→ EXERCISE
Your output should repeat the entries below exactly. It should contain no images.

→ SUPPLIED DATA
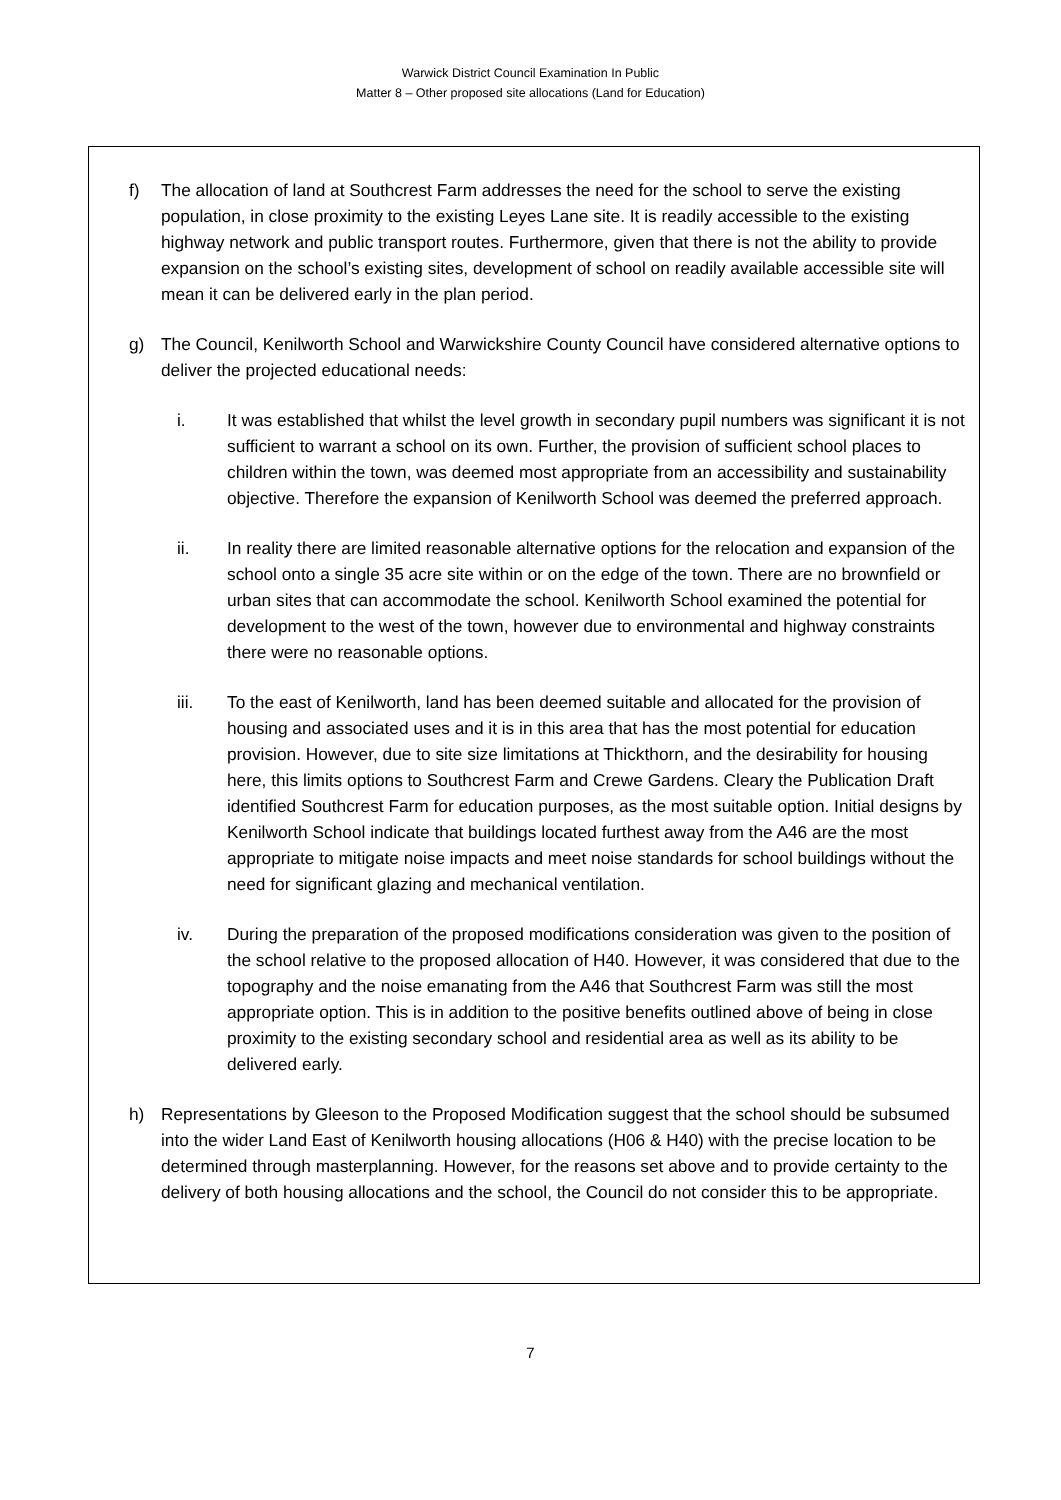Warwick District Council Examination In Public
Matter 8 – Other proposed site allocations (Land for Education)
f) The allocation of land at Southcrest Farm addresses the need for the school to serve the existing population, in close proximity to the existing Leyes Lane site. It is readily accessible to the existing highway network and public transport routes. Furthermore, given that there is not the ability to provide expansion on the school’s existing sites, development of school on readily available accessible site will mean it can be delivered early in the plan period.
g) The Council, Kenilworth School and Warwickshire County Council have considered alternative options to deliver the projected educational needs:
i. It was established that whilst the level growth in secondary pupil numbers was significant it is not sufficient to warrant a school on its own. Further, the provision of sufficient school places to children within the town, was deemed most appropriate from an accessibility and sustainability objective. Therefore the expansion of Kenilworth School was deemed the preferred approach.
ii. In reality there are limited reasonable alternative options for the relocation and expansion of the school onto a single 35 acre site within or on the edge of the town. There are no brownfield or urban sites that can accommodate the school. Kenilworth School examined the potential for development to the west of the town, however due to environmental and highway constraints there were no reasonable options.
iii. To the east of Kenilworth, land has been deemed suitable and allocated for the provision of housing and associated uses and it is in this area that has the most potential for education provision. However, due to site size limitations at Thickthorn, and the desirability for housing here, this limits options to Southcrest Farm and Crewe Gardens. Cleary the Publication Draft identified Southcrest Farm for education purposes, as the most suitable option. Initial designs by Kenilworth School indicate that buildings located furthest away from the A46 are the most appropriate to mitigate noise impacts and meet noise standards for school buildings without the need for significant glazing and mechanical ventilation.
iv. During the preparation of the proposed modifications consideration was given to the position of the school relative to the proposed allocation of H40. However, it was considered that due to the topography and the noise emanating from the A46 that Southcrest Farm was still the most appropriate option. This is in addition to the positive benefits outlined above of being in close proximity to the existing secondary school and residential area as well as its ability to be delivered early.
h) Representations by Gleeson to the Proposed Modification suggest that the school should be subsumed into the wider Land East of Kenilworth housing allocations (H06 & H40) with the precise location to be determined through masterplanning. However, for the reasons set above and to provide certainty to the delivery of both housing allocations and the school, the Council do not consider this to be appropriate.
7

→ YOUR SOLUTION
Warwick District Council Examination In Public
Matter 8 – Other proposed site allocations (Land for Education)
f) The allocation of land at Southcrest Farm addresses the need for the school to serve the existing population, in close proximity to the existing Leyes Lane site. It is readily accessible to the existing highway network and public transport routes. Furthermore, given that there is not the ability to provide expansion on the school’s existing sites, development of school on readily available accessible site will mean it can be delivered early in the plan period.
g) The Council, Kenilworth School and Warwickshire County Council have considered alternative options to deliver the projected educational needs:
i. It was established that whilst the level growth in secondary pupil numbers was significant it is not sufficient to warrant a school on its own. Further, the provision of sufficient school places to children within the town, was deemed most appropriate from an accessibility and sustainability objective. Therefore the expansion of Kenilworth School was deemed the preferred approach.
ii. In reality there are limited reasonable alternative options for the relocation and expansion of the school onto a single 35 acre site within or on the edge of the town. There are no brownfield or urban sites that can accommodate the school. Kenilworth School examined the potential for development to the west of the town, however due to environmental and highway constraints there were no reasonable options.
iii. To the east of Kenilworth, land has been deemed suitable and allocated for the provision of housing and associated uses and it is in this area that has the most potential for education provision. However, due to site size limitations at Thickthorn, and the desirability for housing here, this limits options to Southcrest Farm and Crewe Gardens. Cleary the Publication Draft identified Southcrest Farm for education purposes, as the most suitable option. Initial designs by Kenilworth School indicate that buildings located furthest away from the A46 are the most appropriate to mitigate noise impacts and meet noise standards for school buildings without the need for significant glazing and mechanical ventilation.
iv. During the preparation of the proposed modifications consideration was given to the position of the school relative to the proposed allocation of H40. However, it was considered that due to the topography and the noise emanating from the A46 that Southcrest Farm was still the most appropriate option. This is in addition to the positive benefits outlined above of being in close proximity to the existing secondary school and residential area as well as its ability to be delivered early.
h) Representations by Gleeson to the Proposed Modification suggest that the school should be subsumed into the wider Land East of Kenilworth housing allocations (H06 & H40) with the precise location to be determined through masterplanning. However, for the reasons set above and to provide certainty to the delivery of both housing allocations and the school, the Council do not consider this to be appropriate.
7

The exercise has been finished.